INSTRUCTION A
Rewrite the records from the line with "scientific name: Lonchocarpus sericeus" to the line with "scientific name: Cyrtanthus flavus", swapping "common name" for "vernacular name" and leaving everything else unchanged. Return only those lines.

PAGE
EXHIBIT 10.8.7
MANUFACTURING AGREEMENT
AGREEMENT, made as of this 26th day of September, 1996, between
XXXXXXXXXXXX CORPORATION, a corporation organized and existing under the laws of
the State of Delaware, United States of America ("XXX"), and CHRONIMED, INC., a
corporation with a principal place of business at 00000 Xxxxxxxxx Xxxxx, Xxxxx
000, Xxxxxxxxxx, Xxxxxxxxx 00000 ("CHRONIMED").
WHEREAS, CHRONIMED desires XXX to manufacture these certain blood
glucose meters known as the CHRONIMED Supreme II System (including subsequent
revisions of the Supreme II System) subject to the terms and conditions set
forth herein; and
WHEREAS, XXX is in the business of manufacturing certain blood glucose
meters; and
NOW THEREFORE, in consideration of the foregoing premises and the
mutual covenants set forth below, the parties hereto agree as follows:
SECTIONS 1: DEFINITIONS
When used in this Agreement, the following terms will have the respective
meanings stated below:
1.1 "Product(s)" means the CHRONIMED Supreme II System (including subsequent
revisions of the Supreme II System) designed to read certain strips and
determine blood glucose levels, to be manufactured by XXX or its subcontractors
in accordance with the design developed by XXX and CHRONIMED.
1.2 "Dollar or $" means U.S. dollars, unless specifically indicated
otherwise.
1.3 "Specifications" are attached as Amendment II
SECTION II: MANUFACTURE SALE AND DESIGN
2.1 CHRONIMED hereby retains XXX as its exclusive manufacturer of the
Product during the Term of this agreement. During the term of this
Agreement and subject to the terms and conditions hereof, XXX agrees to
manufacture and sell to CHRONIMED and CHRONIMED agrees to purchase from
XXX, such Products as CHRONIMED may order pursuant to this Agreement.
2.2 XXX shall manufacture all Products in a good and workmanlike manner in
accordance with the Specifications, and consistent with all applicable
guidelines, laws, ordinances, rules, and regulations including, without
limitation, those relating to Good Manufacturing Practices by the
United States Food and Drug Administration (FDA). CHRONIMED shall have
the full right to review XXX compliance with such applicable
guidelines, laws, ordinances, rules, and regulations.

INSTRUCTION B
Duplicate the manufacturing agreement word for word.

Items from a data source:
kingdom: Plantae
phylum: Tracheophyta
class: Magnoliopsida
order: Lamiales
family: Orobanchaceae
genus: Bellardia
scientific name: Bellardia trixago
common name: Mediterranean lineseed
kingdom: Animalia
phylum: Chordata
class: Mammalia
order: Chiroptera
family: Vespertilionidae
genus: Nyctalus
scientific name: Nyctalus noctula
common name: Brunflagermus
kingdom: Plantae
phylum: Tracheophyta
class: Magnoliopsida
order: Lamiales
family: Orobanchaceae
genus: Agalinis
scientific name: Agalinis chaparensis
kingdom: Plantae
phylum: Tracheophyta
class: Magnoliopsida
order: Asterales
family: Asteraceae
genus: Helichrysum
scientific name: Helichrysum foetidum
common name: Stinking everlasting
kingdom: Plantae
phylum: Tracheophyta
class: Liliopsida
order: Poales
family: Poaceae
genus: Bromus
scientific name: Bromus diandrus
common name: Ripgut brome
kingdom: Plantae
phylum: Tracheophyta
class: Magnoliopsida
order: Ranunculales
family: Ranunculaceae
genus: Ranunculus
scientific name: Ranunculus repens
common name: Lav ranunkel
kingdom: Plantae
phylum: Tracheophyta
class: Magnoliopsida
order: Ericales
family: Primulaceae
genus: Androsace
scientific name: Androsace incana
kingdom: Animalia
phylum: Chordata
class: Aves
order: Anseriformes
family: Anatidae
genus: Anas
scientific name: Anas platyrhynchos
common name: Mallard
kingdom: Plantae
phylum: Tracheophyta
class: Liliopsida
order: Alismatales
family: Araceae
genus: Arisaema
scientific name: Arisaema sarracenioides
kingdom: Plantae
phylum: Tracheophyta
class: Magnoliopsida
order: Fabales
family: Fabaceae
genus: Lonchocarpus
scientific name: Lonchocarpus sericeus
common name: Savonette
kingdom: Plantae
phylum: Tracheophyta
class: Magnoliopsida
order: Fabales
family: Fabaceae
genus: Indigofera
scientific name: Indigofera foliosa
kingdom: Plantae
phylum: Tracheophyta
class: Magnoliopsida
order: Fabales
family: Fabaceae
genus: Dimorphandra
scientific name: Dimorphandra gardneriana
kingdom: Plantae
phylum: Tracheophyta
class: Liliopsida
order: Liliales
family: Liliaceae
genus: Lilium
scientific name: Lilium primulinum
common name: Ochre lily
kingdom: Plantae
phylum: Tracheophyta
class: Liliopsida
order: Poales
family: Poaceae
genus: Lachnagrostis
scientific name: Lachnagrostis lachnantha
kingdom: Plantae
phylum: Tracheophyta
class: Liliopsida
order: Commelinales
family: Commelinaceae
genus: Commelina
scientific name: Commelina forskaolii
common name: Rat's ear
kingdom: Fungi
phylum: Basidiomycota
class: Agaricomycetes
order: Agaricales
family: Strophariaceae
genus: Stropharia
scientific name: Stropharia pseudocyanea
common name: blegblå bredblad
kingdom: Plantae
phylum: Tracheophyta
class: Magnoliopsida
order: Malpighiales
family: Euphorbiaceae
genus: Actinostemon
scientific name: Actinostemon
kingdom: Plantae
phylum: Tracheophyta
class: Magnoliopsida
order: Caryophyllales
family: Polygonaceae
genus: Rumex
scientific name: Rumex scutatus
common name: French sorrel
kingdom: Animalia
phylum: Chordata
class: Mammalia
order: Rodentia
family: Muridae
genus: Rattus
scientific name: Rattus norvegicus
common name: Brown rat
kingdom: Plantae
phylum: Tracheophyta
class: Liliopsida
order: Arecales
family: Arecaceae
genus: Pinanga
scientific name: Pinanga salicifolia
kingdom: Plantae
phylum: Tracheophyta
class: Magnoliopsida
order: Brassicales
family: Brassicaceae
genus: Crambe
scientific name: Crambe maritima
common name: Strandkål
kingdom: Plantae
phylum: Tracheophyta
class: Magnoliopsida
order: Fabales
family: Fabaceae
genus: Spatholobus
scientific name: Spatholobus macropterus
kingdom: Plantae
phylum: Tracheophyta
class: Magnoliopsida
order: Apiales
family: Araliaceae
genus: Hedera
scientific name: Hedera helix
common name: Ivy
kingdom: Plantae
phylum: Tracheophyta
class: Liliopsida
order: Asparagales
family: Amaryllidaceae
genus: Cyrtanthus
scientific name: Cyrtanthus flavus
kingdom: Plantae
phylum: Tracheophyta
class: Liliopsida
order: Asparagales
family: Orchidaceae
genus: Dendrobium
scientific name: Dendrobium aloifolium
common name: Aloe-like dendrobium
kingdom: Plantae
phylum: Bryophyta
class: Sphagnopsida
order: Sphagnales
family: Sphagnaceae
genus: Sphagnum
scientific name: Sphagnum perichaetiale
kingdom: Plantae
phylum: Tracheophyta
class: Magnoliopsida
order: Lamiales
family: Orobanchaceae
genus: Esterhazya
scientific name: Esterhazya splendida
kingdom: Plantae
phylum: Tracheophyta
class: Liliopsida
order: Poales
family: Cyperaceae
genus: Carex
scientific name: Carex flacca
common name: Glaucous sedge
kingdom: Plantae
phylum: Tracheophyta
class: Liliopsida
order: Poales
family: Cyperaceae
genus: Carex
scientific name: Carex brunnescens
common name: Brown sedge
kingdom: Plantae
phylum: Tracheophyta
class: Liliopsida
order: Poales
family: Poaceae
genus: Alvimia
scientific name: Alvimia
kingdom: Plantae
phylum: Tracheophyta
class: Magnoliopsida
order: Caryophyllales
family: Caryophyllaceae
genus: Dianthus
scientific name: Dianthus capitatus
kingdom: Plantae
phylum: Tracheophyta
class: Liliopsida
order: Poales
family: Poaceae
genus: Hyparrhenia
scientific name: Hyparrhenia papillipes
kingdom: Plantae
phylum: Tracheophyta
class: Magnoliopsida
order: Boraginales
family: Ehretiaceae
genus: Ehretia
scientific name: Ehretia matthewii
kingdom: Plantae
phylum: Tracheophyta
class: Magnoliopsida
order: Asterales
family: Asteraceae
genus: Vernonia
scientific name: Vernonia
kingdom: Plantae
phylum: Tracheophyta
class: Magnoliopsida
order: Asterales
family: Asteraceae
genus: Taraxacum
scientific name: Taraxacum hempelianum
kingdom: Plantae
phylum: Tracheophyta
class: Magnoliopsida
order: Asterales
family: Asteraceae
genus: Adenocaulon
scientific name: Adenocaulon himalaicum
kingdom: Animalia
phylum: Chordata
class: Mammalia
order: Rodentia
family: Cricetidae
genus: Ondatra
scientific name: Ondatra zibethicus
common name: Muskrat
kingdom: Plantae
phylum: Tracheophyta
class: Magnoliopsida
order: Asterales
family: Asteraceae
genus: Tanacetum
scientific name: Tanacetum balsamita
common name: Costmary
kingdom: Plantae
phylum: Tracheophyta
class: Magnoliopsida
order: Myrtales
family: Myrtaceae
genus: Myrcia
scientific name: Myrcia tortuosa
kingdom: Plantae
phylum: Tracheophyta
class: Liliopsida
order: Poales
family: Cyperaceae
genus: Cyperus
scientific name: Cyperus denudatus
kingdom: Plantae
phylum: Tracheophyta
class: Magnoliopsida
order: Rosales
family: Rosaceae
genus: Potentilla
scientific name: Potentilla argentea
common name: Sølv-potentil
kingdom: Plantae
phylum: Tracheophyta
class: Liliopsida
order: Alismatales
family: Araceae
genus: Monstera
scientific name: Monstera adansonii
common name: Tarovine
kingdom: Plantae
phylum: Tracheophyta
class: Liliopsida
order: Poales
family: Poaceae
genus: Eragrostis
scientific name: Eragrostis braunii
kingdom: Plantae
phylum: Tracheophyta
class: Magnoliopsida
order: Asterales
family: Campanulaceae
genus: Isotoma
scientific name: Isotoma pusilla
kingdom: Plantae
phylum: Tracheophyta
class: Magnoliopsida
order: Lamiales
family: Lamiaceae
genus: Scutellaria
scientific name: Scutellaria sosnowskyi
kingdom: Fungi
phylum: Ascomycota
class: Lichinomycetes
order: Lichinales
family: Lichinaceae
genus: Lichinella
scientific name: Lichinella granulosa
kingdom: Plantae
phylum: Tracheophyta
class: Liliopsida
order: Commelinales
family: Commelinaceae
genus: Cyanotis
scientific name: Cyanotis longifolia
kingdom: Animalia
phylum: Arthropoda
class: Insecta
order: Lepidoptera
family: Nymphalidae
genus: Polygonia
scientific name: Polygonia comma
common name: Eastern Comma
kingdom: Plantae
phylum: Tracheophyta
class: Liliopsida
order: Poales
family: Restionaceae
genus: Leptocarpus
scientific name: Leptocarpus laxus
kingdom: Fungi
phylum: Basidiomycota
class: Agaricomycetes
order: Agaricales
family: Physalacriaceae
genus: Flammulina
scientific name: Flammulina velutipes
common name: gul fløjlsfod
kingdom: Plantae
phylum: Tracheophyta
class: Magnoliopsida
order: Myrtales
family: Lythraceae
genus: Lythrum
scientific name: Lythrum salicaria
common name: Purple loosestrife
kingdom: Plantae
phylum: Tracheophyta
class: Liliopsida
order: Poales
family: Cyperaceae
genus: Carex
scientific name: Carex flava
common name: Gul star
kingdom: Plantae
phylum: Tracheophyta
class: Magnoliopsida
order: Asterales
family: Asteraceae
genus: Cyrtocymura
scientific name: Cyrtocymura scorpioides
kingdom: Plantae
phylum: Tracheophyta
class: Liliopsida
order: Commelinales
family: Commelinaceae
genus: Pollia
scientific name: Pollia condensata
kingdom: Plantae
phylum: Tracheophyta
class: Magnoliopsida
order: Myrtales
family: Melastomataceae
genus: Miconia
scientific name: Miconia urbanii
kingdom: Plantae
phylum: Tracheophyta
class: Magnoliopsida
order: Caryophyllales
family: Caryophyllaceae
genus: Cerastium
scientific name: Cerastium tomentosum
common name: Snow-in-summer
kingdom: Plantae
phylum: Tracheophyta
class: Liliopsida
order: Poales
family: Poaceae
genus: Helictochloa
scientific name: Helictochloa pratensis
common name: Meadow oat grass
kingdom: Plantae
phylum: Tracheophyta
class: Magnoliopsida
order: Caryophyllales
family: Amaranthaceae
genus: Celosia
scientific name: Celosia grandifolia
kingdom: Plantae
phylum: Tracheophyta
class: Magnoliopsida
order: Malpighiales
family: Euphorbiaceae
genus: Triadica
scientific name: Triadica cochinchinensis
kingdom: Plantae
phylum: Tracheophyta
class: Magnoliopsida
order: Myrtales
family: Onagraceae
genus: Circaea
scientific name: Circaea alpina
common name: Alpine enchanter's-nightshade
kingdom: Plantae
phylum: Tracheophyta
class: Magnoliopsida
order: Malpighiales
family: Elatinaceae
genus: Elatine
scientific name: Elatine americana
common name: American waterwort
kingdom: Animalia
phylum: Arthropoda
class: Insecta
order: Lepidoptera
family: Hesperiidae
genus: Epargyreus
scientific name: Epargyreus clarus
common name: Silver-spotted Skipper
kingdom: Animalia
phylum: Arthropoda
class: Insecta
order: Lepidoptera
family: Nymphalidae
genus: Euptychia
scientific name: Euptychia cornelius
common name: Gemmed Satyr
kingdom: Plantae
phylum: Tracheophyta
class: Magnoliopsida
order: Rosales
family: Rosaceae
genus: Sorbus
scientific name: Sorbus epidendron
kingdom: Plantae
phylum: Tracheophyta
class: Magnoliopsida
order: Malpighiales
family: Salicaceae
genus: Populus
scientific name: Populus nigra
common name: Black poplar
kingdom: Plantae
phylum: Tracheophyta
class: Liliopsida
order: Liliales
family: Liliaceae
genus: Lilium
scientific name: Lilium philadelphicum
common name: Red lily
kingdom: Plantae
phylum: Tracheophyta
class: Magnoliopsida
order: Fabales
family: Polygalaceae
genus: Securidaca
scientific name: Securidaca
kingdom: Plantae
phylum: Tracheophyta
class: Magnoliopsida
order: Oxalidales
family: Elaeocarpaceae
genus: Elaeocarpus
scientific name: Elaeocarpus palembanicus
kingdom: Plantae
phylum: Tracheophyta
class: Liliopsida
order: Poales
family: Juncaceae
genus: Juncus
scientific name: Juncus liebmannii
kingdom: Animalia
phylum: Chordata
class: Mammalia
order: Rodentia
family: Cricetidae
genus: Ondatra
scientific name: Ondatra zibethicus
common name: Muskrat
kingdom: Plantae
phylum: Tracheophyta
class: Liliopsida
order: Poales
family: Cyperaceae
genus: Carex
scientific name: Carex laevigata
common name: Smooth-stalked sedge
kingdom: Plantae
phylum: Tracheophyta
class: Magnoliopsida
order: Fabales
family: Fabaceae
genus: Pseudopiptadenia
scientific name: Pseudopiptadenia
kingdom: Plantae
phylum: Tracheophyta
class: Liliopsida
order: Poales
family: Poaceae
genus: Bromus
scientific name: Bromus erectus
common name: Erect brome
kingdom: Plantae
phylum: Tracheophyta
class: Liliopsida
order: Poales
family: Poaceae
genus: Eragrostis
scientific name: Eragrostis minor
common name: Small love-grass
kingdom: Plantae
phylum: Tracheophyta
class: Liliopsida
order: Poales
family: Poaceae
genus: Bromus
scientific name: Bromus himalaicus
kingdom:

EXERCISE OUTPUT A
scientific name: Lonchocarpus sericeus
vernacular name: Savonette
kingdom: Plantae
phylum: Tracheophyta
class: Magnoliopsida
order: Fabales
family: Fabaceae
genus: Indigofera
scientific name: Indigofera foliosa
kingdom: Plantae
phylum: Tracheophyta
class: Magnoliopsida
order: Fabales
family: Fabaceae
genus: Dimorphandra
scientific name: Dimorphandra gardneriana
kingdom: Plantae
phylum: Tracheophyta
class: Liliopsida
order: Liliales
family: Liliaceae
genus: Lilium
scientific name: Lilium primulinum
vernacular name: Ochre lily
kingdom: Plantae
phylum: Tracheophyta
class: Liliopsida
order: Poales
family: Poaceae
genus: Lachnagrostis
scientific name: Lachnagrostis lachnantha
kingdom: Plantae
phylum: Tracheophyta
class: Liliopsida
order: Commelinales
family: Commelinaceae
genus: Commelina
scientific name: Commelina forskaolii
vernacular name: Rat's ear
kingdom: Fungi
phylum: Basidiomycota
class: Agaricomycetes
order: Agaricales
family: Strophariaceae
genus: Stropharia
scientific name: Stropharia pseudocyanea
vernacular name: blegblå bredblad
kingdom: Plantae
phylum: Tracheophyta
class: Magnoliopsida
order: Malpighiales
family: Euphorbiaceae
genus: Actinostemon
scientific name: Actinostemon
kingdom: Plantae
phylum: Tracheophyta
class: Magnoliopsida
order: Caryophyllales
family: Polygonaceae
genus: Rumex
scientific name: Rumex scutatus
vernacular name: French sorrel
kingdom: Animalia
phylum: Chordata
class: Mammalia
order: Rodentia
family: Muridae
genus: Rattus
scientific name: Rattus norvegicus
vernacular name: Brown rat
kingdom: Plantae
phylum: Tracheophyta
class: Liliopsida
order: Arecales
family: Arecaceae
genus: Pinanga
scientific name: Pinanga salicifolia
kingdom: Plantae
phylum: Tracheophyta
class: Magnoliopsida
order: Brassicales
family: Brassicaceae
genus: Crambe
scientific name: Crambe maritima
vernacular name: Strandkål
kingdom: Plantae
phylum: Tracheophyta
class: Magnoliopsida
order: Fabales
family: Fabaceae
genus: Spatholobus
scientific name: Spatholobus macropterus
kingdom: Plantae
phylum: Tracheophyta
class: Magnoliopsida
order: Apiales
family: Araliaceae
genus: Hedera
scientific name: Hedera helix
vernacular name: Ivy
kingdom: Plantae
phylum: Tracheophyta
class: Liliopsida
order: Asparagales
family: Amaryllidaceae
genus: Cyrtanthus
scientific name: Cyrtanthus flavus

EXERCISE OUTPUT B
EXHIBIT 10.8.7
MANUFACTURING AGREEMENT
AGREEMENT, made as of this 26th day of September, 1996, between
XXXXXXXXXXXX CORPORATION, a corporation organized and existing under the laws of
the State of Delaware, United States of America ("XXX"), and CHRONIMED, INC., a
corporation with a principal place of business at 00000 Xxxxxxxxx Xxxxx, Xxxxx
000, Xxxxxxxxxx, Xxxxxxxxx 00000 ("CHRONIMED").
WHEREAS, CHRONIMED desires XXX to manufacture these certain blood
glucose meters known as the CHRONIMED Supreme II System (including subsequent
revisions of the Supreme II System) subject to the terms and conditions set
forth herein; and
WHEREAS, XXX is in the business of manufacturing certain blood glucose
meters; and
NOW THEREFORE, in consideration of the foregoing premises and the
mutual covenants set forth below, the parties hereto agree as follows:
SECTIONS 1: DEFINITIONS
When used in this Agreement, the following terms will have the respective
meanings stated below:
1.1 "Product(s)" means the CHRONIMED Supreme II System (including subsequent
revisions of the Supreme II System) designed to read certain strips and
determine blood glucose levels, to be manufactured by XXX or its subcontractors
in accordance with the design developed by XXX and CHRONIMED.
1.2 "Dollar or $" means U.S. dollars, unless specifically indicated
otherwise.
1.3 "Specifications" are attached as Amendment II
SECTION II: MANUFACTURE SALE AND DESIGN
2.1 CHRONIMED hereby retains XXX as its exclusive manufacturer of the
Product during the Term of this agreement. During the term of this
Agreement and subject to the terms and conditions hereof, XXX agrees to
manufacture and sell to CHRONIMED and CHRONIMED agrees to purchase from
XXX, such Products as CHRONIMED may order pursuant to this Agreement.
2.2 XXX shall manufacture all Products in a good and workmanlike manner in
accordance with the Specifications, and consistent with all applicable
guidelines, laws, ordinances, rules, and regulations including, without
limitation, those relating to Good Manufacturing Practices by the
United States Food and Drug Administration (FDA). CHRONIMED shall have
the full right to review XXX compliance with such applicable
guidelines, laws, ordinances, rules, and regulations.